- **EXTRAIT SOURCE**
Le dollar a soudain perdu son statut de refuge, avec une telle célérité que bon nombre d’observateurs se sont demandés si certains initiés n’avaient pas eu vent de tractations secrètes entre la Russie et l’Ukraine – sous la pression de la Maison-Blanche – qui auraient pu déboucher sur une annonce de cessez-le feu et l’entame d’un processus de paix entre l’Otan et la Russie (qui croit que Kiev décide de quelque chose en la matière).
Mais il n’y a que des rumeurs – parfaitement invérifiables – au sujet de l’Ukraine, tout comme il y avait des rumeurs – tout aussi invérifiables, mais célébrées par une véritable euphorie haussière 48 heures auparavant – concernant le renoncement de Pékin à la stratégie « zéro Covid ».

Extraits de données:
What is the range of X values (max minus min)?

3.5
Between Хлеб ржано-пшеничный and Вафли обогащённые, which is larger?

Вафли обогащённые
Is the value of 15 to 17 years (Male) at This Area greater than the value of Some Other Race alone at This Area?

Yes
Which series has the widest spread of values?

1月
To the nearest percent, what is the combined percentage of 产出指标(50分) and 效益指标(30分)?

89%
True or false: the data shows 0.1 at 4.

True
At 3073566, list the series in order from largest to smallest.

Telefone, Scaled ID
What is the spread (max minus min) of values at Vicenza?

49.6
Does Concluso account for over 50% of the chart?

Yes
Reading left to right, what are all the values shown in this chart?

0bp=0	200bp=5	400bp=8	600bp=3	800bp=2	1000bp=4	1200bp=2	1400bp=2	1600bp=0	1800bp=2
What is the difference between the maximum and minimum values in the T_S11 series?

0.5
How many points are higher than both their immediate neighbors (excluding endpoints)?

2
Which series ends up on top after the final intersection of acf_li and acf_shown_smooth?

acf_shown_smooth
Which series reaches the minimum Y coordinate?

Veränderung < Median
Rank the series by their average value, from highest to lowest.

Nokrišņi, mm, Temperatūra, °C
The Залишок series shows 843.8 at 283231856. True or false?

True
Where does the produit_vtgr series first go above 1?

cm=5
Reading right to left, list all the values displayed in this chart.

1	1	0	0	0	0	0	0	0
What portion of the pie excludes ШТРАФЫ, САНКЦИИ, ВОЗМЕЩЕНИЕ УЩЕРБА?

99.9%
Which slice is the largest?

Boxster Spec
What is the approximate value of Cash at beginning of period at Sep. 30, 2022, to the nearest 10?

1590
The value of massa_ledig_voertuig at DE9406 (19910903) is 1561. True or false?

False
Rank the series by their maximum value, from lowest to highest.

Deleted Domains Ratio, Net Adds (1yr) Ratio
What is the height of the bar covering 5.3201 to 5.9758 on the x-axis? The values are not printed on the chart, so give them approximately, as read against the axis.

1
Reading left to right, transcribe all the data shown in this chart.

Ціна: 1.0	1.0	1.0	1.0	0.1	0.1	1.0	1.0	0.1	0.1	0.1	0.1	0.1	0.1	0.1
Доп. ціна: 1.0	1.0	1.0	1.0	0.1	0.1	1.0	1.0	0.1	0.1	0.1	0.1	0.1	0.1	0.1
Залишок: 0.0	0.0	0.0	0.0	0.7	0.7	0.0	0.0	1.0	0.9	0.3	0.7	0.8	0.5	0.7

- **CONSIGNE**
Rédigez la suite de l'extrait source consacré au dollar et aux rumeurs de marché, en reprenant juste après sa dernière phrase.

- **RÉPONSE**
La Chine garde sa ligne
Qu’en est-il en réalité (car la réalité, c’est ce que combattent les marchés) ? La Commission nationale de la santé chinoise (NHC) a fait savoir ce samedi 12 novembre qu’elle va continuer « d’affiner ses mesures de contrôle du COVID-19 » et réaffirme qu’elle « ne doit pas relâcher les initiatives nécessaires de prévention de l’épidémie ».
Cet avertissement a été zappé par les marchés, alors que le NHC observait que les infections ont atteint leur niveau le plus élevé depuis fin avril (10 800 cas officiels en 24 heures dans le pays), avec des taux « alarmants » (1 pour 10 000 habitants, voire moins) dans des villes clés comme Pékin, Guangzhou et Chongqing.
La ville de Hunan est carrément confinée et ses habitants invités à rester enfermés chez eux : la vie s’y est littéralement arrêtée en quelques minutes, comme lors des précédents exemples ailleurs en Chine.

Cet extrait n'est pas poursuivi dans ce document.